Interviews

John Doyle on Allegro, The Visit, and Patti LuPone's Tuba Skills

The Tony-winning director shares his thoughts on a theatrical technique that polarizes audiences.

In musical-theater circles, the name John Doyle is synonymous with a particular style: one in which actors play their own instruments. This polarizing tactic seriously impresses some and royally disturbs others. But Doyle is hardly a one-trick pony; the Scottish Tony Award winner (for Sweeney Todd, with a tuba-wielding Patti LuPone) has directed other productions in the United States and Europe in which the actors leave their instruments at home.

Now an associate director at New York's Classic Stage Company (where in 2013 he directed a lush, large Passion), Doyle once again returns to the actor-musician technique for a stripped-down version of Rodgers & Hammerstein's rarely seen 1947 musical Allegro. Following the life of a young man from birth to youth to disillusioned adulthood, Allegro was the songwriting pair's first real flop and is today is almost never produced. But Doyle saw potential. In a wide-ranging interview with TheaterMania, he discusses why this particular style is the perfect fit for this how. He also gives a preview of forthcoming projects, including the Broadway potential for his revised revival of The Color Purple and the long-gestating Kander & Ebb musical The Visit.

John Doyle (left) is the director of Rodgers and Hammerstein's Allegro, a production of Classic Stage Company (right).
John Doyle (left) is the director of Rodgers and Hammerstein's Allegro, a production of Classic Stage Company (right).
(© David Gordon; Matthew Murphy)

Allegro is usually regarded as one of those noble failures. Why did you decide to reexamine it?
That's kind of why, really. Because you never see it and people say it doesn't work, I was interested in trying it. This theater is called Classic Stage Company. Allegro is by classic writers, but also it has elements in it, like a Greek Chorus, that are elements of classical theater, so I thought it would suit that. I also thought that the story is as relevant — if not more relevant — now as it ever has been.
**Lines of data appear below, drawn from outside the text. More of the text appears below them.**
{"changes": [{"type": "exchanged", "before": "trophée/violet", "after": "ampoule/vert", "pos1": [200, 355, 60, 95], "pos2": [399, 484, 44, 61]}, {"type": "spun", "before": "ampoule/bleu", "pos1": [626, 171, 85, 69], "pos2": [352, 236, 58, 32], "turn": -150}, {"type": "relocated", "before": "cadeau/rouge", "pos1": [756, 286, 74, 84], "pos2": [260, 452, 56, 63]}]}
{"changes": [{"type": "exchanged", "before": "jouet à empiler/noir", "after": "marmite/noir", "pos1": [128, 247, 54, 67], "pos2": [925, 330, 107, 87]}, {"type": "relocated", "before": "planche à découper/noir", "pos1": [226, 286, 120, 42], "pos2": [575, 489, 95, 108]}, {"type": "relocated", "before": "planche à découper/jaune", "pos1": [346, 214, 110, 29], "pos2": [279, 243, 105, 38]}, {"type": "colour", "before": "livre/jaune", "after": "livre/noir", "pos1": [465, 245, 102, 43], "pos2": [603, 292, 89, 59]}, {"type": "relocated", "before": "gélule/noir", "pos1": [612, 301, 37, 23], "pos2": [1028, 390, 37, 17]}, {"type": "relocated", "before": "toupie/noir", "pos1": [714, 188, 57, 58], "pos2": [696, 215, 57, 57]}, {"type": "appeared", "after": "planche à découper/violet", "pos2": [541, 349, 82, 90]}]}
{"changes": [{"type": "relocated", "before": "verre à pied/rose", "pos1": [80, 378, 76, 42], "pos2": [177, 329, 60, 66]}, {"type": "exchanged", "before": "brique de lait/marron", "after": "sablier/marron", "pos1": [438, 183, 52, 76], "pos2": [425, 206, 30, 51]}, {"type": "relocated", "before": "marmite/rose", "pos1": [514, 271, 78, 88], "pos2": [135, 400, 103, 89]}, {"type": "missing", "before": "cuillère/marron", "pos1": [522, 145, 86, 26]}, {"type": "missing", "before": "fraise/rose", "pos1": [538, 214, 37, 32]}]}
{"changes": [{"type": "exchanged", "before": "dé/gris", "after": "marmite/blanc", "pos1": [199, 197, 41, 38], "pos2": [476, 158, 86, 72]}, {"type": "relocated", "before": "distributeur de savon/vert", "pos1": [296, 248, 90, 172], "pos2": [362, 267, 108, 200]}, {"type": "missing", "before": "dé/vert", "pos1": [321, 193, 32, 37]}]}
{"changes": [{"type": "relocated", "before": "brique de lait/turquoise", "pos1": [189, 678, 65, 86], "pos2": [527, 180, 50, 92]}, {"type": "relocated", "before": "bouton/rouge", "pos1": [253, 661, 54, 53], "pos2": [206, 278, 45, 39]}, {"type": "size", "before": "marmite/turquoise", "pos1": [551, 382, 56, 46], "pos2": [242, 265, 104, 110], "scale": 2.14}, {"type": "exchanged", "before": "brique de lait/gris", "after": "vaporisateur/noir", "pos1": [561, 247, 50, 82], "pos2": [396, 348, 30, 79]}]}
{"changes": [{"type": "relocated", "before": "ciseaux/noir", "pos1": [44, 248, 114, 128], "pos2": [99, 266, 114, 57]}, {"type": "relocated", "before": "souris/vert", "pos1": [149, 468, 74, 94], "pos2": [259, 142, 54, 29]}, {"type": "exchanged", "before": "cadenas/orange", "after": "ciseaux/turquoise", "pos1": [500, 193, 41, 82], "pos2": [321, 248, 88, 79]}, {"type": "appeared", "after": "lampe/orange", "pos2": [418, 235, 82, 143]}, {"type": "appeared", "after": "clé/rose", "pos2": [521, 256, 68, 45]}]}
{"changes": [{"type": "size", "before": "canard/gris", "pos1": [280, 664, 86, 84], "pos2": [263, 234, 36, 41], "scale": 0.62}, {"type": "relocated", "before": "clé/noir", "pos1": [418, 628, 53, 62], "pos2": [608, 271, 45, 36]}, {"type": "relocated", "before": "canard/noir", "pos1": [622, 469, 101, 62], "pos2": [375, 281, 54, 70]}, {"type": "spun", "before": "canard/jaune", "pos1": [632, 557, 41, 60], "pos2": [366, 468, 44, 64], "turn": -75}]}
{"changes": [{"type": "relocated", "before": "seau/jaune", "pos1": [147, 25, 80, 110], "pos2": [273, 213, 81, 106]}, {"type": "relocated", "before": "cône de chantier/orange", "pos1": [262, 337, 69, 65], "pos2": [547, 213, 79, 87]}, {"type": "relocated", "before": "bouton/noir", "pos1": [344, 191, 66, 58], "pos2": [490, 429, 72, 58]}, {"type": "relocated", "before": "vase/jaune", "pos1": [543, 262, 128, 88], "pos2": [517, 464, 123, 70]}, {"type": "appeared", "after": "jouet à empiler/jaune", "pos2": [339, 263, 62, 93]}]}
Your version, clocking in at about ninety minutes, is far shorter than the show as written. Can you talk a little bit about the edits you made?
I've cut a little bit, but not an enormous amount. The original version had big dance numbers in it. You can't do that here, and, in this style of theater-making, I wouldn't have done it that way anyway. Some of the dance music is really great, but it doesn't develop the piece dramaturgically. It was originally directed by a great theatrical choreographer, Agnes de Mille, so of course, she was given leeway to do her thing.

Was the concept of actors accompanying themselves on musical instruments always part of the plan?
In this case, it was. Everybody thinks that's all I do. I've done three hundred productions in my career and twenty have been like this. But I felt that it would help the storytelling and help the Greek choral idea: that we're all telling this story together. If you're going to do a revival of any one of these pieces, particularly one of the lesser known, you have to do it afresh.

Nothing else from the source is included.